**Anforderung a:** Schreiben Sie im Listing die Zeilen ab der Zeile mit „Nicolas Pereira“ bis einschließlich zum Ende des Listings neu, wobei „right“ durch „left“ ersetzt wird und alles Übrige unverändert bleibt. Die Bilder sind in der Ausgabe wegzulassen.

++++ Dokumenttext

Ältere Mitarbeitende: Talente ohne Ende

Viele Unternehmen haben als oberste Priorität festgelegt, junge Talente zu finden und zu binden. Das hat Auswirkungen auf die wachsende Anzahl Mitarbeitende im Alter von 50+. Generationenfreundliches Talent Management lohnt sich – eine spannende Aufgabe für Arbeitgeber, wie auch Arbeitnehmende.

Ältere Mitarbeitende sind durchaus noch neugierig, innovativ und experimentierfreudig, wie Studien belegen. (Quelle: Neustarter-Stiftung)

Mitte der 40er-Jahre und im Spitzenjahr 1963, als 109.993 Babys das Licht der Welt erblickten, verzeichnete die Schweiz historisch einmalige Höchststände der Geburtenrate. Inzwischen haben die Babyboomer das 50. Lebensjahr deutlich überschritten – einen massiven demografischen Wandel im Schlepptau. Das Durchschnittsalter in Unternehmen steigt; ab 2020 werden jährlich viele Menschen «altersbedingt» aus dem Erwerbsleben ausscheiden, wenn es so weiter geht, sehr viele (58%) sogar vor Erreichen des regulären Pensionierungsalters. Zugleich beklagen Personaler den Mangel an jüngeren Fachkräften, das Recruiting und auch die Aufrechterhaltung langfristiger Beziehungen werden immer schwieriger. Doch selbst für Unternehmen, welche noch (u. a. dank Zuwanderung) aus dem Vollen schöpfen können, dürfte es sich lohnen, ältere Mitarbeitende zu fragen: «Müsst ihr noch oder wollt ihr schon (arbeiten) – und wenn ja, wie lange? » Vielleicht, um darauffolgend der Motivation und dem Einsatz Langjähriger mehr Aufmerksamkeit zu widmen. Unserer Erfahrung nach ist es nicht getan mit dem Fazit: «Alte gibt es genug, Young Talents zu wenig, dann muss ich doch einfach nur meine Haltung ändern, ein paar Kompetenzen bei den Älteren nachrüsten und zack, Chance genutzt.» Erst recht nicht in Unternehmen, in denen es seit Jahren als «für alle am besten» gilt, sich ab 60 in den Ruhestand zu verabschieden und schlimmstenfalls noch früher in den innerlichen. Ich denke nicht, dass ein Unternehmen automatisch besser wird, wenn es mehr auf Ältere setzt – aber die, die schon mal da sind, gegebenenfalls neu zu begeistern, lohnt sich mit Sicherheit.

++++++++
++++ Bereitgestelltes Listing

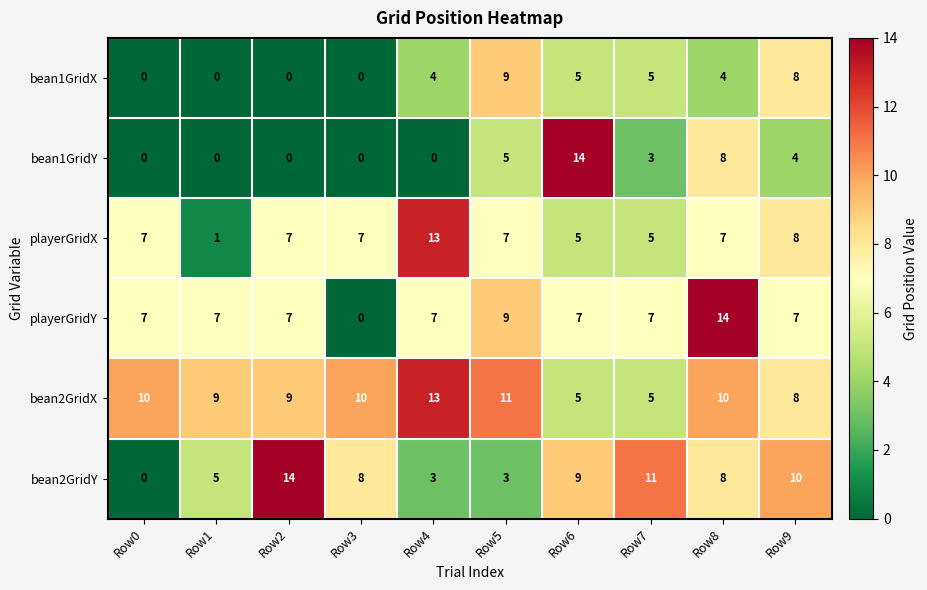

Read the bean1GridY value at Row6, to the nearest 10.

10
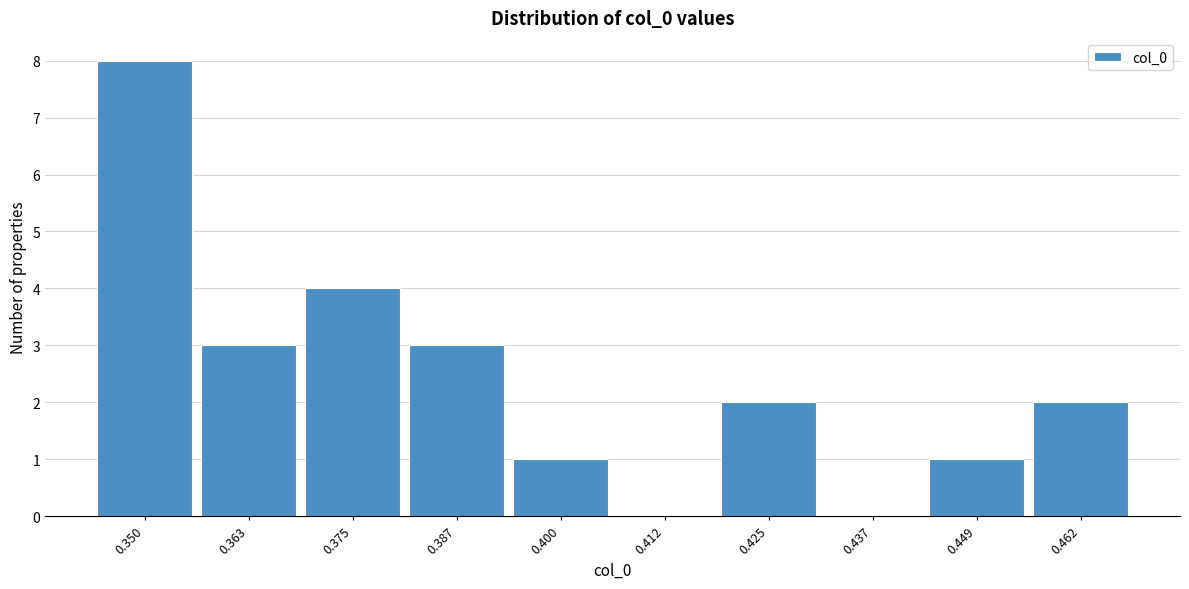

Reading left to right, transcribe all the data shown in this chart.

0.350=8	0.363=3	0.375=4	0.387=3	0.400=1	0.412=0	0.425=2	0.437=0	0.449=1	0.462=2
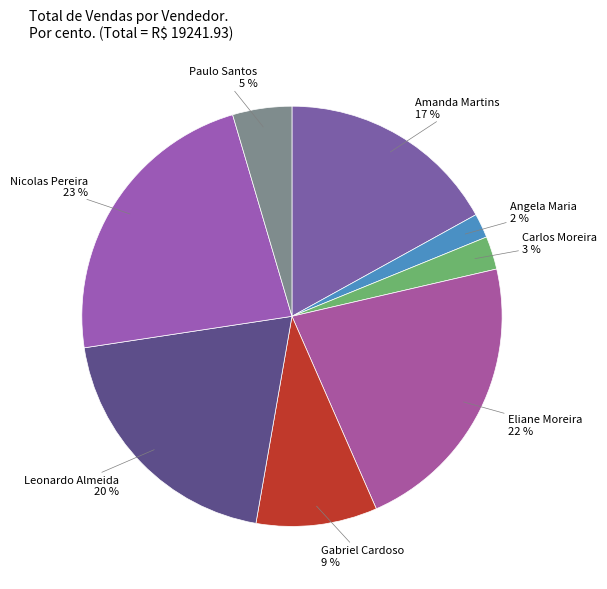

Which category has the biggest portion of the pie?

Nicolas Pereira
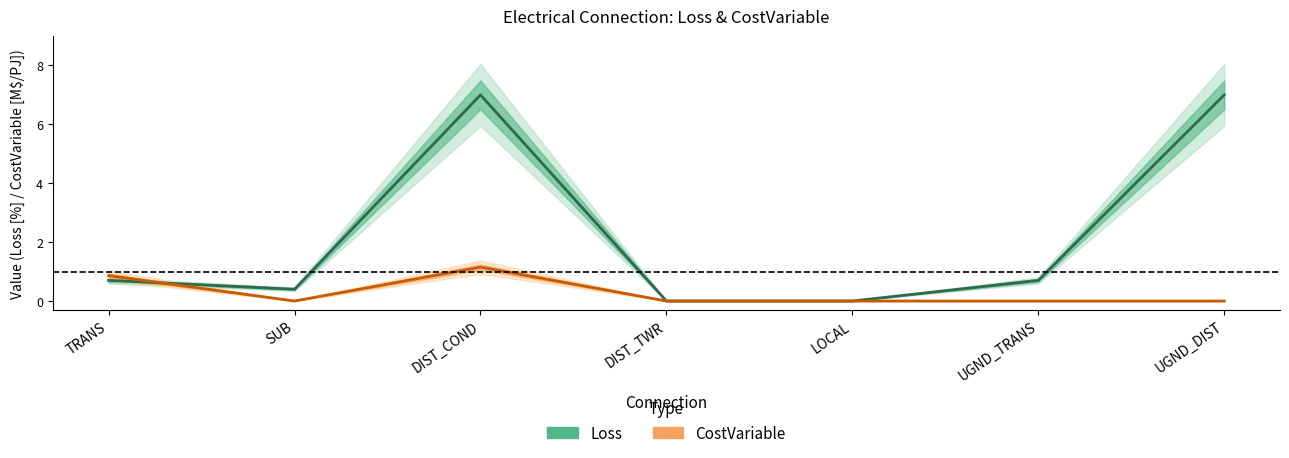

What is the label of the 7th point from the right?

TRANS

++++++++

**Anforderung b:**
Beantworten Sie anhand des Textes über ältere Mitarbeitende:
(i) Wie viele Babys kamen im Spitzenjahr 1963 in der Schweiz zur Welt?
(ii) Welcher Prozentsatz wird laut Text vor Erreichen des regulären Pensionierungsalters aus dem Erwerbsleben ausscheiden?
(iii) Welche Quelle wird für die Studien zur Neugier und Innovationsfreude älterer Mitarbeitender angegeben?

**Antwort a:**
Nicolas Pereira

What is the label of the 7th point from the left?

TRANS

**Antwort b:**
(i) 109.993
(ii) 58 %
(iii) Die Neustarter-Stiftung